1941 : Les japonais envahissent la Malaisie. Leur slogan résonne aux quatre coins du pays : nettoyer le territoire de la présence Britannique et rendre « l'Asie aux Asiatique ».
Sous la fausse allure d'un "sauvetage", l'armée japonaise transforme bientôt la Malaisie en une gigantesque prison à ciel ouvert. Couvre-feu, rations alimentaires, camps de travail pour jeunes hommes, bordels organisés bondés de (très jeunes) "femmes de réconfort"... La guerre éclate comme une colère noire et emporte avec elle les jeux des enfants et les rêves adolescents.
Dans ce chaos, une famille, microcosme d'une société broyée par la colonisation : Cécily, son époux, et ses trois enfants - Jujube, Abel et Jasmin. L'amour qui les unit semble indestructible. Et si... ?
Et si un secret, enfoui depuis longtemps, les mettait tous en danger ? Et si l'un d'entre eux avait commis l'irréparable ?

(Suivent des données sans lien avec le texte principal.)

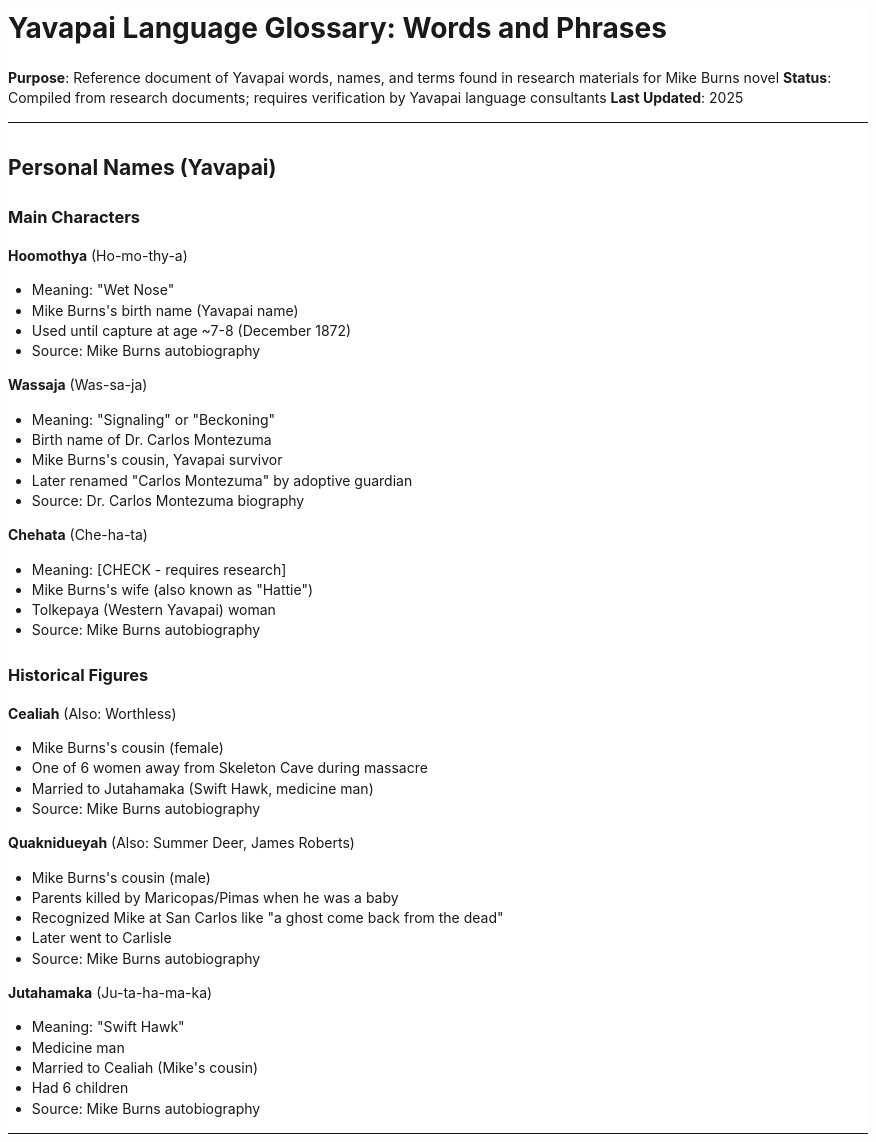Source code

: # Yavapai Language Glossary: Words and Phrases

**Purpose**: Reference document of Yavapai words, names, and terms found in research materials for Mike Burns novel
**Status**: Compiled from research documents; requires verification by Yavapai language consultants
**Last Updated**: 2025

---

## Personal Names (Yavapai)

### Main Characters

**Hoomothya** (Ho-mo-thy-a)
- Meaning: "Wet Nose"
- Mike Burns's birth name (Yavapai name)
- Used until capture at age ~7-8 (December 1872)
- Source: Mike Burns autobiography

**Wassaja** (Was-sa-ja)
- Meaning: "Signaling" or "Beckoning"
- Birth name of Dr. Carlos Montezuma
- Mike Burns's cousin, Yavapai survivor
- Later renamed "Carlos Montezuma" by adoptive guardian
- Source: Dr. Carlos Montezuma biography

**Chehata** (Che-ha-ta)
- Meaning: [CHECK - requires research]
- Mike Burns's wife (also known as "Hattie")
- Tolkepaya (Western Yavapai) woman
- Source: Mike Burns autobiography

### Historical Figures

**Cealiah** (Also: Worthless)
- Mike Burns's cousin (female)
- One of 6 women away from Skeleton Cave during massacre
- Married to Jutahamaka (Swift Hawk, medicine man)
- Source: Mike Burns autobiography

**Quaknidueyah** (Also: Summer Deer, James Roberts)
- Mike Burns's cousin (male)
- Parents killed by Maricopas/Pimas when he was a baby
- Recognized Mike at San Carlos like "a ghost come back from the dead"
- Later went to Carlisle
- Source: Mike Burns autobiography

**Jutahamaka** (Ju-ta-ha-ma-ka)
- Meaning: "Swift Hawk"
- Medicine man
- Married to Cealiah (Mike's cousin)
- Had 6 children
- Source: Mike Burns autobiography

---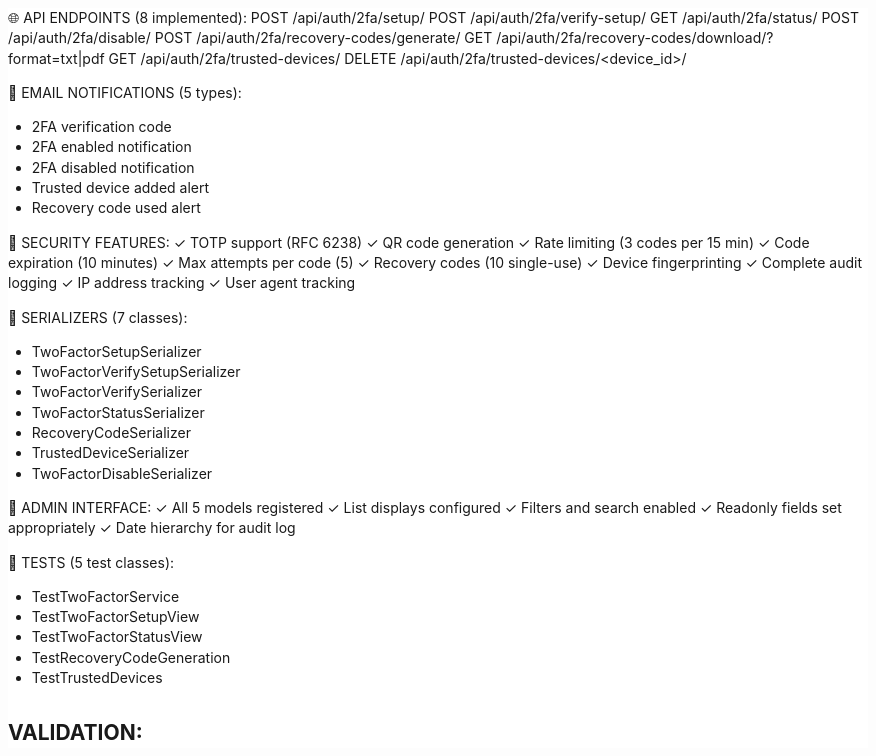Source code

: 🌐 API ENDPOINTS (8 implemented):
POST   /api/auth/2fa/setup/
POST   /api/auth/2fa/verify-setup/
GET    /api/auth/2fa/status/
POST   /api/auth/2fa/disable/
POST   /api/auth/2fa/recovery-codes/generate/
GET    /api/auth/2fa/recovery-codes/download/?format=txt|pdf
GET    /api/auth/2fa/trusted-devices/
DELETE /api/auth/2fa/trusted-devices/<device_id>/

📧 EMAIL NOTIFICATIONS (5 types):
- 2FA verification code
- 2FA enabled notification
- 2FA disabled notification
- Trusted device added alert
- Recovery code used alert

🔐 SECURITY FEATURES:
✓ TOTP support (RFC 6238)
✓ QR code generation
✓ Rate limiting (3 codes per 15 min)
✓ Code expiration (10 minutes)
✓ Max attempts per code (5)
✓ Recovery codes (10 single-use)
✓ Device fingerprinting
✓ Complete audit logging
✓ IP address tracking
✓ User agent tracking

📝 SERIALIZERS (7 classes):
- TwoFactorSetupSerializer
- TwoFactorVerifySetupSerializer
- TwoFactorVerifySerializer
- TwoFactorStatusSerializer
- RecoveryCodeSerializer
- TrustedDeviceSerializer
- TwoFactorDisableSerializer

🎨 ADMIN INTERFACE:
✓ All 5 models registered
✓ List displays configured
✓ Filters and search enabled
✓ Readonly fields set appropriately
✓ Date hierarchy for audit log

🧪 TESTS (5 test classes):
- TestTwoFactorService
- TestTwoFactorSetupView
- TestTwoFactorStatusView
- TestRecoveryCodeGeneration
- TestTrustedDevices

VALIDATION:
----------
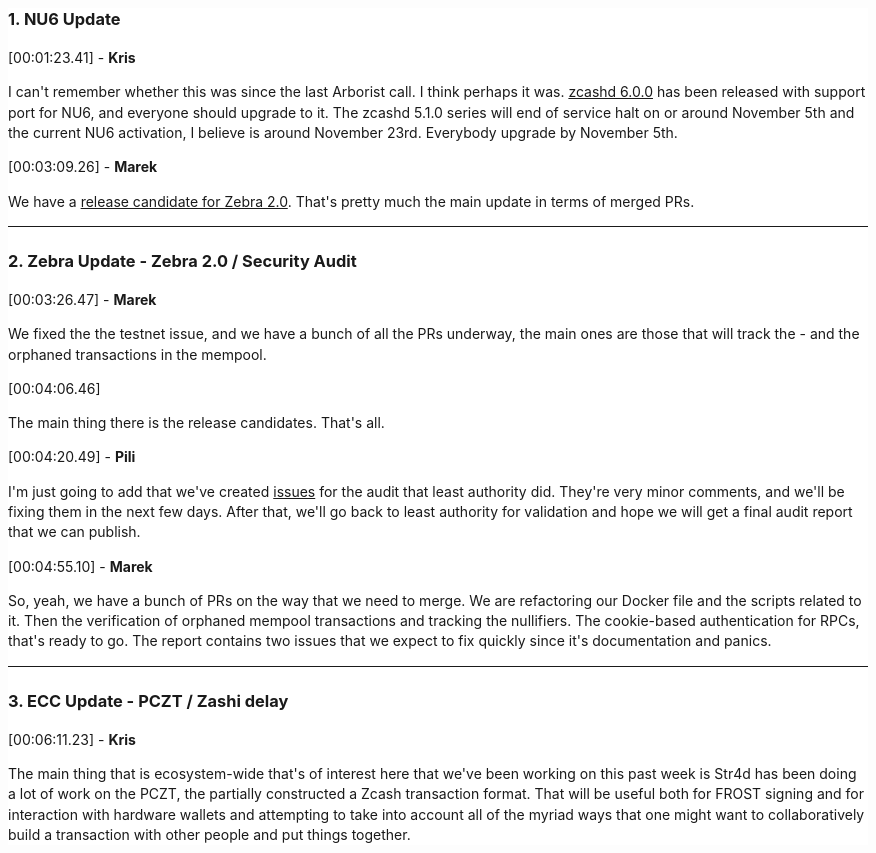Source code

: 
### 1. NU6 Update 

[00:01:23.41] - **Kris**

I can't remember whether this was since the last Arborist call. I think perhaps it was. [zcashd 6.0.0](https://github.com/zcash/zcash/releases/tag/v6.0.0) has been released with support port for NU6, and everyone should upgrade to it. The zcashd 5.1.0 series will end of service halt on or around November 5th and the current NU6 activation, I believe is around November 23rd. Everybody upgrade by November 5th.

[00:03:09.26] - **Marek**

We have a [release candidate for Zebra 2.0](https://github.com/ZcashFoundation/zebra/releases/tag/v2.0.0-rc.0). That's pretty much the main update in terms of merged PRs.



____

### 2. Zebra Update - Zebra 2.0 / Security Audit

[00:03:26.47] - **Marek**

We fixed the the testnet issue, and we have a bunch of all the PRs underway, the main ones are those that will track the - and the orphaned transactions in the mempool.

[00:04:06.46] 

The main thing there is the release candidates. That's all.

[00:04:20.49] - **Pili**

I'm just going to add that we've created [issues](https://github.com/ZcashFoundation/zebra/issues/8904) for the audit that least authority did. They're very minor comments, and we'll be fixing them in the next few days. After that, we'll go back to least authority for validation and hope we will get a final audit report that we can publish.

[00:04:55.10] - **Marek**

So, yeah, we have a bunch of PRs on the way that we need to merge. We are refactoring our Docker file and the scripts related to it. Then the verification of orphaned mempool transactions and tracking the nullifiers. The cookie-based authentication for RPCs, that's ready to go. The report contains two issues that we expect to fix quickly since it's documentation and panics.


____

### 3. ECC Update - PCZT / Zashi delay


[00:06:11.23] - **Kris**

The main thing that is ecosystem-wide that's of interest here that we've been working on this past week is Str4d has been doing a lot of work on the PCZT, the partially constructed a Zcash transaction format. That will be useful both for FROST signing and for interaction with hardware wallets and attempting to take into account all of the myriad ways that one might want to collaboratively build a transaction with other people and put things together.
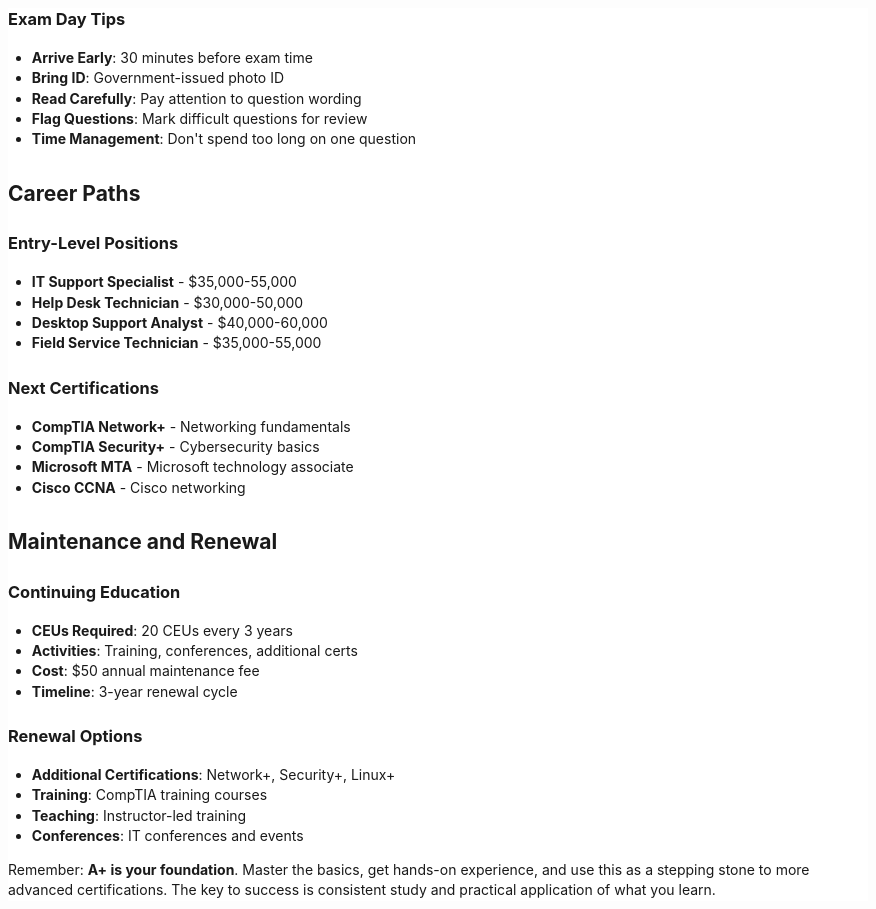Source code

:### **Exam Day Tips**
- **Arrive Early**: 30 minutes before exam time
- **Bring ID**: Government-issued photo ID
- **Read Carefully**: Pay attention to question wording
- **Flag Questions**: Mark difficult questions for review
- **Time Management**: Don't spend too long on one question

## **Career Paths**

### **Entry-Level Positions**
- **IT Support Specialist** - $35,000-55,000
- **Help Desk Technician** - $30,000-50,000
- **Desktop Support Analyst** - $40,000-60,000
- **Field Service Technician** - $35,000-55,000

### **Next Certifications**
- **CompTIA Network+** - Networking fundamentals
- **CompTIA Security+** - Cybersecurity basics
- **Microsoft MTA** - Microsoft technology associate
- **Cisco CCNA** - Cisco networking

## **Maintenance and Renewal**

### **Continuing Education**
- **CEUs Required**: 20 CEUs every 3 years
- **Activities**: Training, conferences, additional certs
- **Cost**: $50 annual maintenance fee
- **Timeline**: 3-year renewal cycle

### **Renewal Options**
- **Additional Certifications**: Network+, Security+, Linux+
- **Training**: CompTIA training courses
- **Teaching**: Instructor-led training
- **Conferences**: IT conferences and events

Remember: **A+ is your foundation**. Master the basics, get hands-on experience, and use this as a stepping stone to more advanced certifications. The key to success is consistent study and practical application of what you learn.

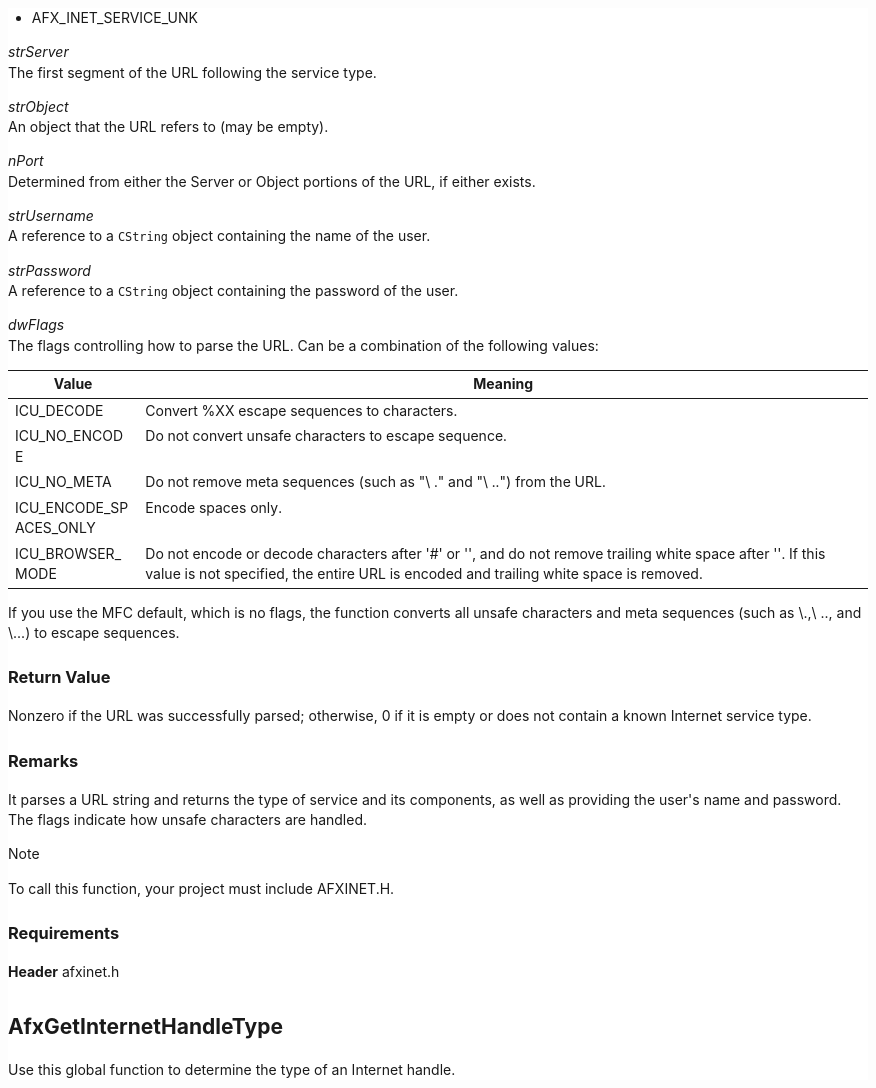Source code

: - AFX_INET_SERVICE_UNK

*strServer*<br/>
The first segment of the URL following the service type.

*strObject*<br/>
An object that the URL refers to (may be empty).

*nPort*<br/>
Determined from either the Server or Object portions of the URL, if either exists.

*strUsername*<br/>
A reference to a `CString` object containing the name of the user.

*strPassword*<br/>
A reference to a `CString` object containing the password of the user.

*dwFlags*<br/>
The flags controlling how to parse the URL. Can be a combination of the following values:

|Value|Meaning|
|-----------|-------------|
|ICU_DECODE|Convert %XX escape sequences to characters.|
|ICU_NO_ENCODE|Do not convert unsafe characters to escape sequence.|
|ICU_NO_META|Do not remove meta sequences (such as "\ ." and "\ ..") from the URL.|
|ICU_ENCODE_SPACES_ONLY|Encode spaces only.|
|ICU_BROWSER_MODE|Do not encode or decode characters after '#' or '', and do not remove trailing white space after ''. If this value is not specified, the entire URL is encoded and trailing white space is removed.|

If you use the MFC default, which is no flags, the function converts all unsafe characters and meta sequences (such as \\.,\ .., and \\...) to escape sequences.

### Return Value

Nonzero if the URL was successfully parsed; otherwise, 0 if it is empty or does not contain a known Internet service type.

### Remarks

It parses a URL string and returns the type of service and its components, as well as providing the user's name and password. The flags indicate how unsafe characters are handled.

> [!NOTE]
> To call this function, your project must include AFXINET.H.

### Requirements

  **Header** afxinet.h

## <a name="afxgetinternethandletype"></a> AfxGetInternetHandleType

Use this global function to determine the type of an Internet handle.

Saga familiale, roman choral, les chapitres s'ouvrent tour à tour sur le destin tragique de chaque membre de la famille, nous laissant tout juste le temps de reprendre une profonde inspiration. Les traumatismes individuels se recoupent en une peur universelle : non pas celle d'être tué mais de voir mourir ceux que l'on aime.
Bien que le roman soit profondément sombre, il y a de la lumière dans l'écriture de
Vanessa Chan, beaucoup de poésie, des personnages complexes, tourmentés, oscillant entre héroïsme et monstruosité. Une nouvelle porte de l'Histoire de la Seconde Guerre s'ouvre et dévoile un prisme encore trop méconnu - celui de l'Asie. Mais le réduire à un roman historique serait passer à côté de la toile créée par l'autrice. Dans « La t'empêche que nous avons déchaînée », on réfléchit aussi sur l'amour, la notion d'identité, la maternité, sur la frontière entre le bien et le mal, les choix que l'on fait et leurs conséquences sur nos vies individuelles et communes.
On s'indigne, se méfie, on pleure parfois, puis on déteste les personnages et on referme le livre en se demandant ce qui nous a pris d'ouvrir ça maintenant, comme si l'actualité n'était pas assez dégueulasse. Mais on y retourne, presque malgré nous - pour la mémoire, pour la boue et l'or, et parce que notre actualité est teintée d'un passé collectif que l'on doit essayer de saisir. Et lorsque la dernière page se tourne, on adresse le coeur lourd un dernier au revoir à Jujube, Abel et Jasmin, aux innocences volées, - à tous les enfants qui ont été et continuent d'être les premières victimes de la vanité des Hommes.